Tutorial on the Treatment of the Upper Extremity Dysfunction in Hemiplegia

Tutorial on the Treatment of the Upper Extremity in Cerebral Palsy: Patient Outcome

Carley Vuillermin, MBBS, MPH, FRACS and Matthew Konigsberg, MD

Harvard Medical School, Boston Children’s Hospital, Boston, MA

Correspondence: Carley Vuillermin, MBBS, MPH, FRACS, Boston Children’s Hospital, Orthopedic Center, 300 Longwood Ave., Boston, MA 02115. E-mail: [email protected]

Received: January 18, 2023; Accepted: January 23, 2023; Published: February 1, 2023

DOI: 10.55275/JPOSNA-2023-658

Volume 5, Number 1, February 2023


Based on the patient’s functional goals, physical examination, and preoperative assessment, a decision was made to proceed with a SEMLS upper extremity hemiplegia reconstruction.

Procedures performed:

  1. ECU to ECRB transfer with Fractional lengthening of the FCU and FCR and Palmaris longus tenotomy for wrist extension
  2. Pronator teres rerouting for forearm supination
  3. Thumb reconstruction for improved functional positioning, including first webspace deepening with 4 flap Z-plasty, thenar muscle release, EPL rerouting through the first dorsal compartment, and thumb MCP sesamoidesis

Postoperative Immobilization and Occupational Therapy

The patient was immobilized for a total of 12 weeks postoperatively, and this course was split into 4-week intervals. For the first 4 weeks, the patient remained in a long arm cast in supination. For the second 4-week interval, she was transitioned into a long arm thermoplastic splint which was to be worn at all times except while at occupational therapy. Eight weeks postoperatively, the patient was transitioned to a below elbow thermoplastic splint to be worn during the day for 4 more weeks, wearing the above elbow splint at night. Nighttime splinting continued for 12 months postoperatively.

Spontaneous Functional Analysis: The patient has increased her SFA from a poor/active assist to predominantly active assist. There has been a modest improvement in her modified House functional level (Figure 1).

Figure 1. Comprehensive SHUEE examination score sheet.


Dynamic Postural Analysis: The thumb segment remains open; however, there has been marked improvement in the first web with resolution of the MCP hyperextension (Figure 2). Her fingers still function in extension. Wrist extension has improved, she now functions in mild wrist flexion and radial deviation (Figure 3). Forearm supination function has shown the greatest consistent measurable change (Figure 4). See also Postoperative Video 1 and Postoperative Video 2 for dynamic patient outcome.

Figure 2. A) Preoperative – Patient grasping objects with thumb metacarpal adduction contracture and MCP joint hyperextension. B) Postoperative – 1st webspace is now open and MCP joint functions in mild flexion.


Figure 3. A) Preoperative – Wrist in marked flexion and ulnar deviation. b) Postoperative – Wrist now functions in mild flexion or extension. Dynamic thumb-in-palm deformity when grasping small objects.
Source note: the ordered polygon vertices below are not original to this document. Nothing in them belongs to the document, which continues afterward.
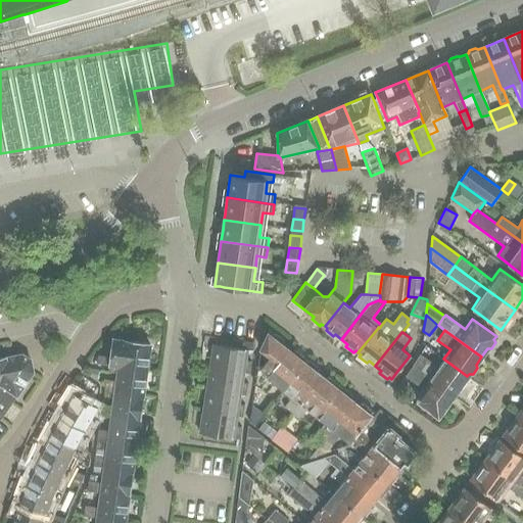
[(262,368),(257,368),(254,385),(258,388),(288,349),(282,344),(284,341),(274,333),(272,336),(268,334),(259,351),(269,359),(262,368)]
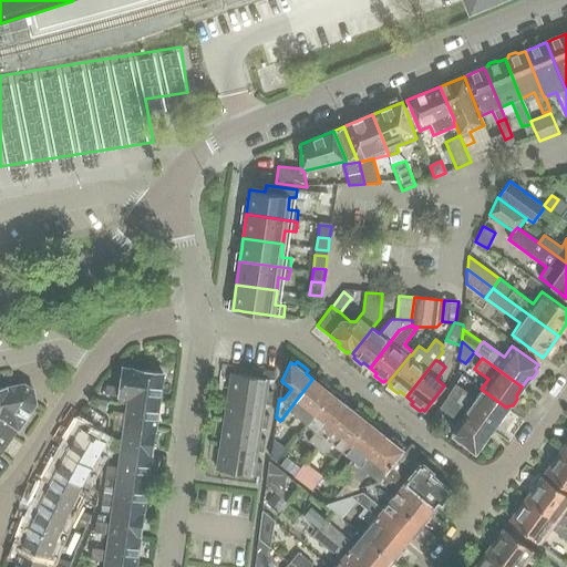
[(123,371),(120,387),(106,385),(104,394),(119,397),(158,402),(163,373),(136,370),(136,371),(125,369),(123,371)]
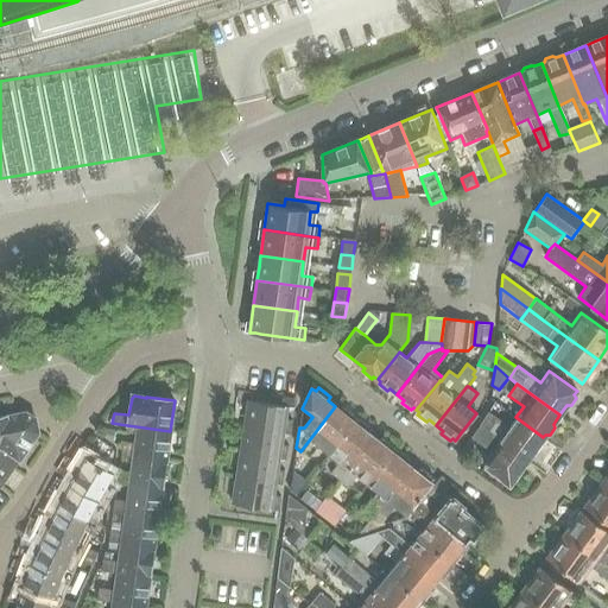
[(290,435),(292,420),(286,419),(289,406),(248,400),(245,426),(284,432),(284,434),(290,435)]
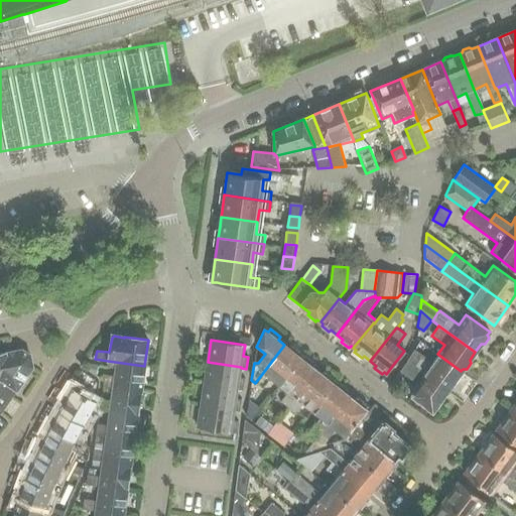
[(284,345),(255,383),(262,388),(269,379),(278,386),(303,355),(291,346),(289,349),(284,345)]
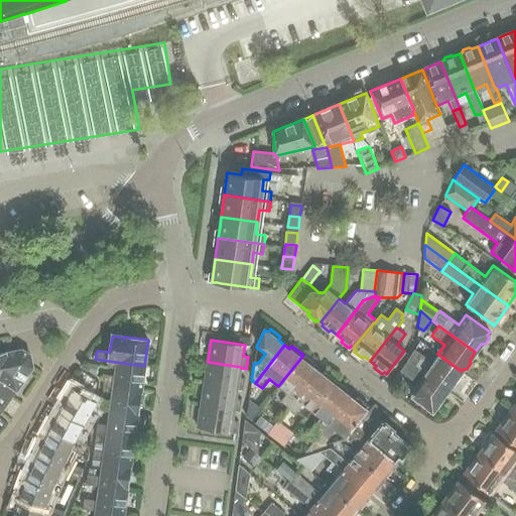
[(17,390),(32,367),(30,355),(22,350),(6,353),(0,354),(0,412),(1,414),(5,408),(4,407),(13,395),(13,396),(14,395),(11,393),(14,388),(17,390)]
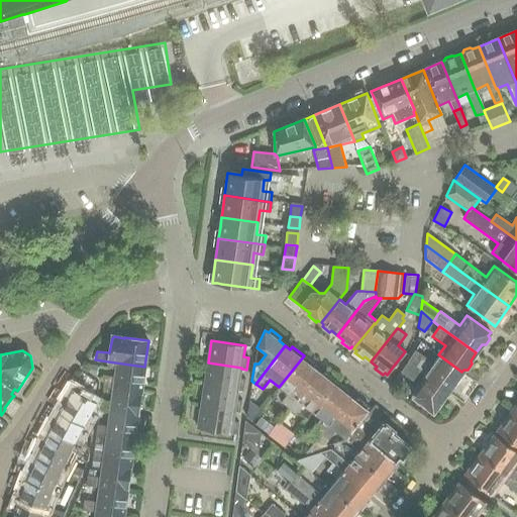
[(438,354),(432,364),(423,356),(423,355),(416,350),(408,363),(448,392),(453,384),(457,384),(461,378),(460,375),(461,372),(438,354)]
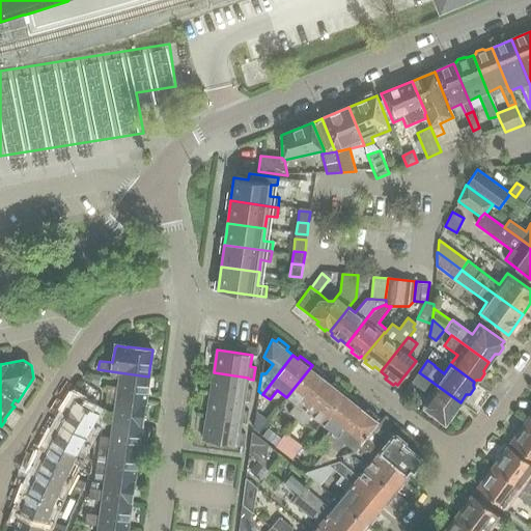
[(287,414),(296,420),(327,382),(322,379),(325,374),(312,365),(286,397),(296,404),(287,414)]
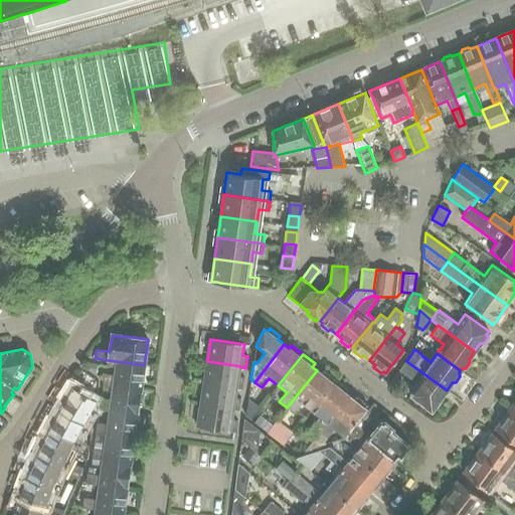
[(107,367),(116,368),(115,375),(105,374),(103,386),(113,387),(113,385),(141,389),(144,365),(108,360),(107,367)]
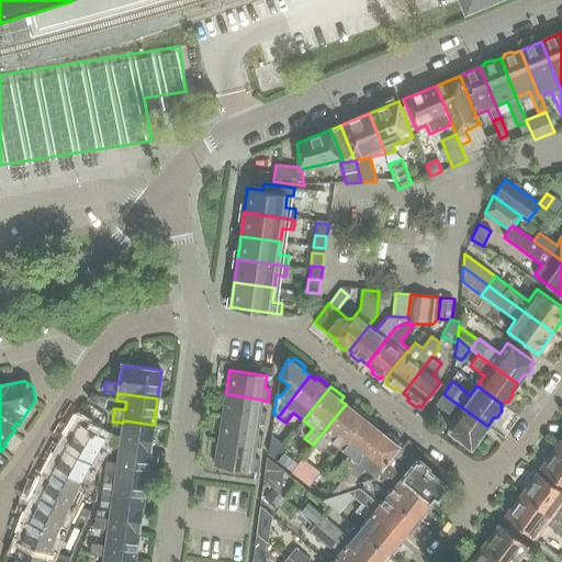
[(262,400),(226,394),(223,418),(259,424),(265,425),(267,412),(261,412),(262,401),(262,400)]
Figure 4. A) Preoperative – Forearm in neutral during activities requiring supination and unable to supinate to touch contralateral ear B) Postoperative – Able to actively supinate and bring palm to contralateral ear.


Grasp and Release Analysis: The patients grasp and release has been maintained in the postoperative situation. The thumb metacarpal is now out of the palm and therefore grasp and release is improved in wrist extension despite not having undergone finger flexor lengthening (Postoperative Video 3).
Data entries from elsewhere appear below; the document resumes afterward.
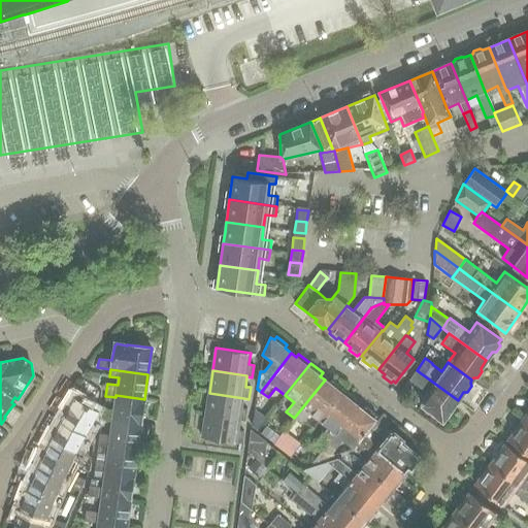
[(428,392),(427,394),(420,402),(442,421),(446,418),(449,418),(453,411),(452,408),(458,400),(417,370),(410,378),(428,392)]
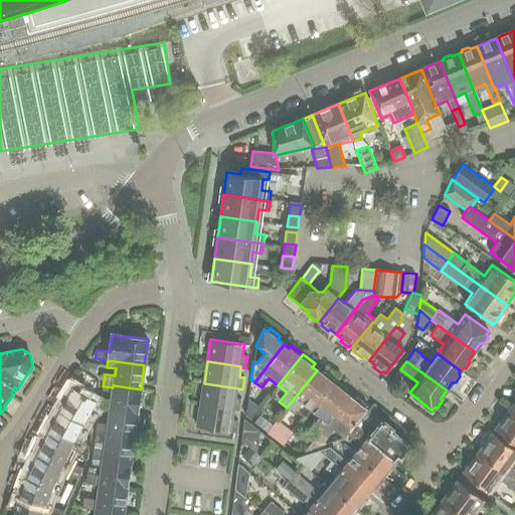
[(301,403),(311,411),(335,379),(324,370),(321,373),(317,370),(287,407),(294,413),(301,403)]
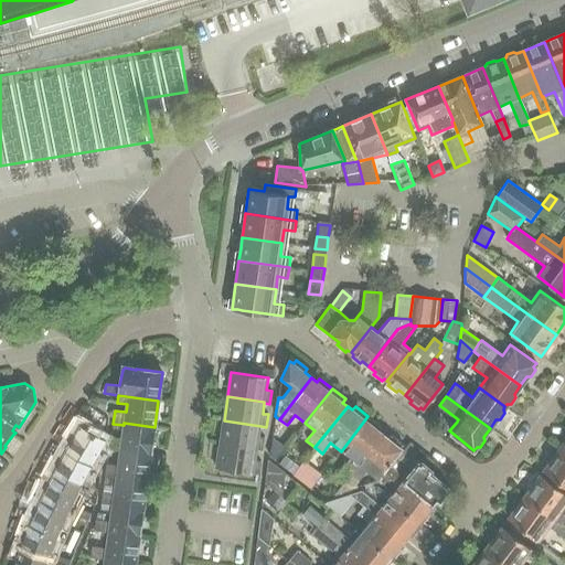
[(342,486),(351,475),(383,434),(379,430),(381,427),(368,416),(341,451),(350,458),(333,478),(342,484),(342,486)]
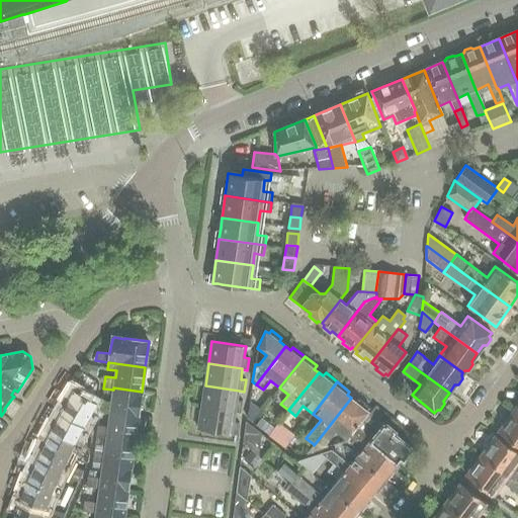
[(241,414),(242,405),(242,402),(237,401),(239,391),(205,385),(201,407),(236,412),(236,413),(241,414)]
LA continues to have significant functional differences in her right upper extremity; however, she is very happy with the outcome and with appropriate preoperative goal setting, she is extremely pleased with her outcome. She continues to have some dynamic wrist flexion and thumb-in-palm deformity and will continue to need to work to maintain her new position. She may still require some selective tone management. Only long term will we see if the true balance is right for her. The decision to undertake a SEMLS reconstruction in patients with hemiplegia requires careful patient and operative selection by the surgeon in conjunction with the patient and their occupational therapist.


The authors have no conflicts of interest to report.